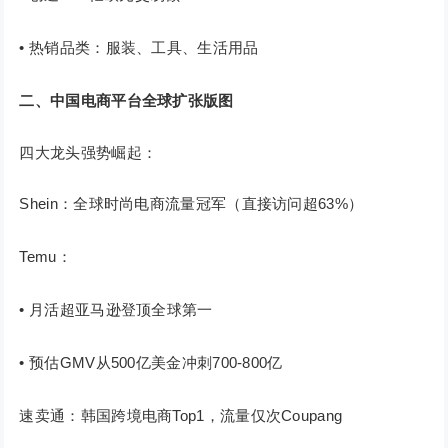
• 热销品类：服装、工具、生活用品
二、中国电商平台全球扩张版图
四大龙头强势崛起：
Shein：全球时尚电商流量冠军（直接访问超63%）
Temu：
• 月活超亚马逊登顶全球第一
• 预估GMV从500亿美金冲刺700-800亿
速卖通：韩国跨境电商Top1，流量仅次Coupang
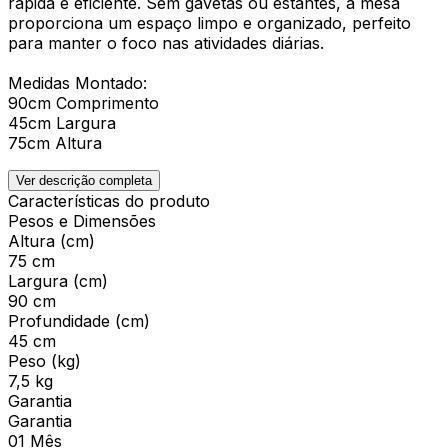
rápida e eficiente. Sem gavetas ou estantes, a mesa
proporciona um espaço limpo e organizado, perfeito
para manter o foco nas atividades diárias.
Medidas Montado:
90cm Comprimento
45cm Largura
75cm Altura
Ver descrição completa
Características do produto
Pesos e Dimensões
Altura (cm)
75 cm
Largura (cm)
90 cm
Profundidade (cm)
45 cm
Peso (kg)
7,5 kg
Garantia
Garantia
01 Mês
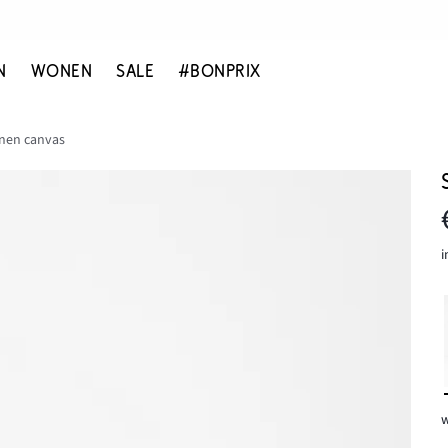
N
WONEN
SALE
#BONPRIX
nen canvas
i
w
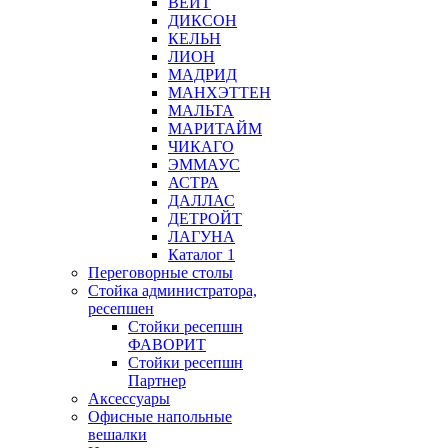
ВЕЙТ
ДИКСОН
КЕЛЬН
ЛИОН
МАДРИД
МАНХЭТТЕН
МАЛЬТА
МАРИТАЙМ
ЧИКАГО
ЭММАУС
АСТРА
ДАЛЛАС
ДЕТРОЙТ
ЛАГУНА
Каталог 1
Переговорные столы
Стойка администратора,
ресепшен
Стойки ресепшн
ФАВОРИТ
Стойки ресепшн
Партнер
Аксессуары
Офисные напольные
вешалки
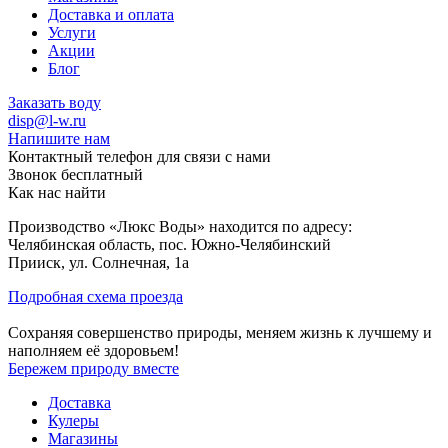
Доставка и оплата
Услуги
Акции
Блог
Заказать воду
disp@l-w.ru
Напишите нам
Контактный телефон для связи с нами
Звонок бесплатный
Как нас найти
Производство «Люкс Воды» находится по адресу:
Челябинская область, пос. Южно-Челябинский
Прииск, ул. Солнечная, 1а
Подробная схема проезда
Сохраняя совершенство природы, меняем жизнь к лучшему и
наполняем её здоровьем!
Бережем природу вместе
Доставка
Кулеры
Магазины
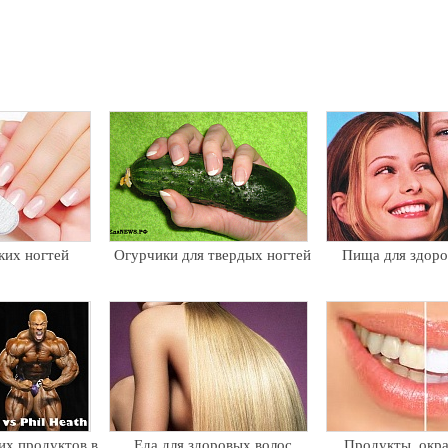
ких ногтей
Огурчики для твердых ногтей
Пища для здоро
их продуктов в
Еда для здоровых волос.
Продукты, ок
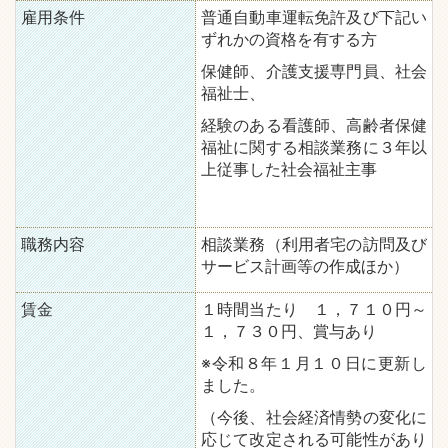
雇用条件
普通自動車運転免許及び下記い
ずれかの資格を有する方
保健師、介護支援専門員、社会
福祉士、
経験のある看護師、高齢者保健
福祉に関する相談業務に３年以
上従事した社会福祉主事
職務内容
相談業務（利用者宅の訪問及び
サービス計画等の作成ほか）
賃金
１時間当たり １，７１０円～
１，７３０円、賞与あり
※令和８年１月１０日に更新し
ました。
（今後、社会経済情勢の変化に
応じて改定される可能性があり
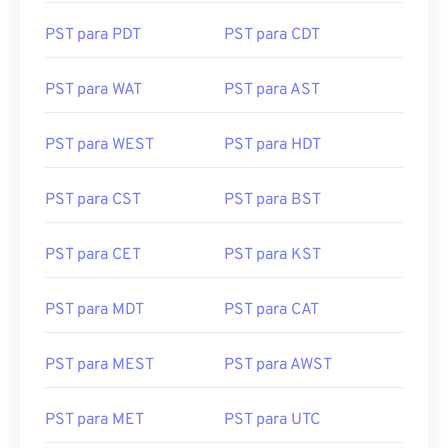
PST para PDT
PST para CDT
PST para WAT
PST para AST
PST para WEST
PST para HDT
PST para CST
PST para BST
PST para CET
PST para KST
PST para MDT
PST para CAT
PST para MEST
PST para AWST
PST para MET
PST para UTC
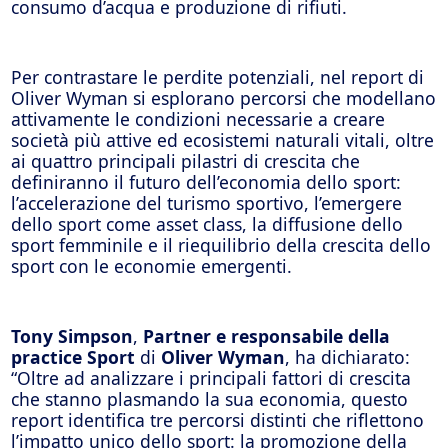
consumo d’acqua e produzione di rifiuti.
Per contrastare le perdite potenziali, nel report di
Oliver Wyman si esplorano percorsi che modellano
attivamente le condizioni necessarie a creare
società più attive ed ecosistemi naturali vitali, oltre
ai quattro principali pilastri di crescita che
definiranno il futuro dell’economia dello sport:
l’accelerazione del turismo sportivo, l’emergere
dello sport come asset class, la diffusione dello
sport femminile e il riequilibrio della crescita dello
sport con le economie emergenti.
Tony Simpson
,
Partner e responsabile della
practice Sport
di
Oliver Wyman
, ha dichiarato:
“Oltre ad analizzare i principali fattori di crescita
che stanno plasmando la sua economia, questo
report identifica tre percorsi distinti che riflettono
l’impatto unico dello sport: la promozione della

....

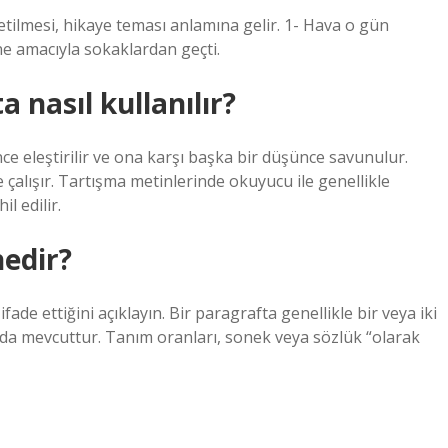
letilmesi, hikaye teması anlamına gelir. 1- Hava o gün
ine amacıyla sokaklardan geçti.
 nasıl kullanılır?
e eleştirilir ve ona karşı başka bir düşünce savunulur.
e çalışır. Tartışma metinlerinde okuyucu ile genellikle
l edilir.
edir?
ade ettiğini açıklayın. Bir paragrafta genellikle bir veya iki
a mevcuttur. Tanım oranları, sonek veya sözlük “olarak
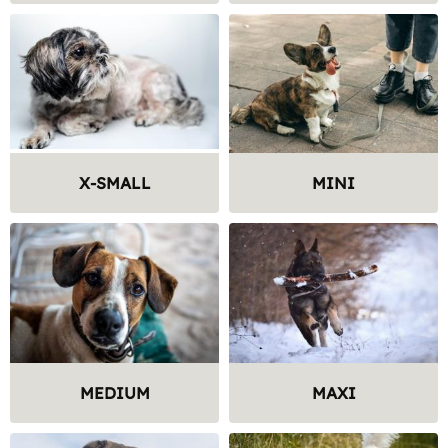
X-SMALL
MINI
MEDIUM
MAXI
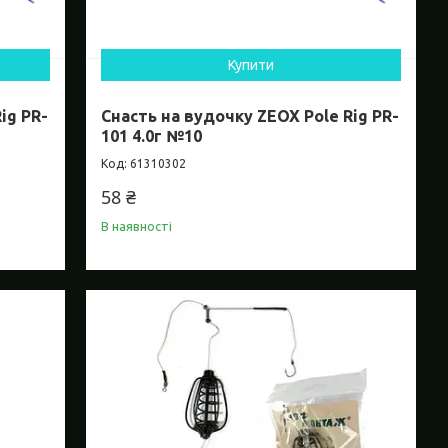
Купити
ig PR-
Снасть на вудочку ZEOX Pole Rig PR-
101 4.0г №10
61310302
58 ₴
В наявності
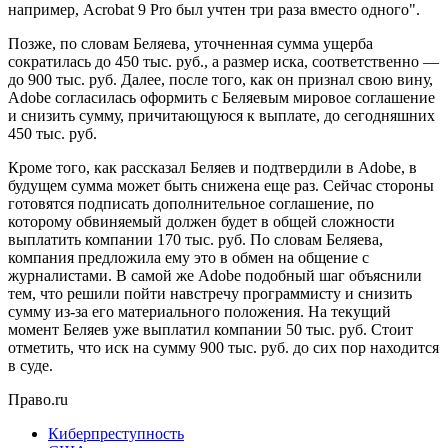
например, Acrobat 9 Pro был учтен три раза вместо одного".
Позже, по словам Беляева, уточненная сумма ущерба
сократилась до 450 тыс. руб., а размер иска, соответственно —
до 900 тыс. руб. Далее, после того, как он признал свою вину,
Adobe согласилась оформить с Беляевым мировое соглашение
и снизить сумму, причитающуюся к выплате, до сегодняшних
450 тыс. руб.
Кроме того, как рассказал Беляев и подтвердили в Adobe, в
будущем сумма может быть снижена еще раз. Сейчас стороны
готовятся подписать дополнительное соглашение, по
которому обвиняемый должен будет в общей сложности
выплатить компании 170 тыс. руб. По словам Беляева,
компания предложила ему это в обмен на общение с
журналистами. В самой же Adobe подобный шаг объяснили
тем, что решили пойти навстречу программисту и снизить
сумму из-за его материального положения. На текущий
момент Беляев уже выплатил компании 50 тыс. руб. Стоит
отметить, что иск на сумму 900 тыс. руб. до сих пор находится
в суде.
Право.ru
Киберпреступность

....

# WHAT YOU HAVE TO DO
Please repeat, exactly as written, the lines in the records above, starting with the one that has "PST para HDT" and going on through the one that has "l’impatto unico dello". Pictures are to be left out.

# WRITTEN RESPONSE
PST para HDT
PST para CST
PST para BST
PST para CET
PST para KST
PST para MDT
PST para CAT
PST para MEST
PST para AWST
PST para MET
PST para UTC
consumo d’acqua e produzione di rifiuti.
Per contrastare le perdite potenziali, nel report di
Oliver Wyman si esplorano percorsi che modellano
attivamente le condizioni necessarie a creare
società più attive ed ecosistemi naturali vitali, oltre
ai quattro principali pilastri di crescita che
definiranno il futuro dell’economia dello sport:
l’accelerazione del turismo sportivo, l’emergere
dello sport come asset class, la diffusione dello
sport femminile e il riequilibrio della crescita dello
sport con le economie emergenti.
Tony Simpson
,
Partner e responsabile della
practice Sport
di
Oliver Wyman
, ha dichiarato:
“Oltre ad analizzare i principali fattori di crescita
che stanno plasmando la sua economia, questo
report identifica tre percorsi distinti che riflettono
l’impatto unico dello sport: la promozione della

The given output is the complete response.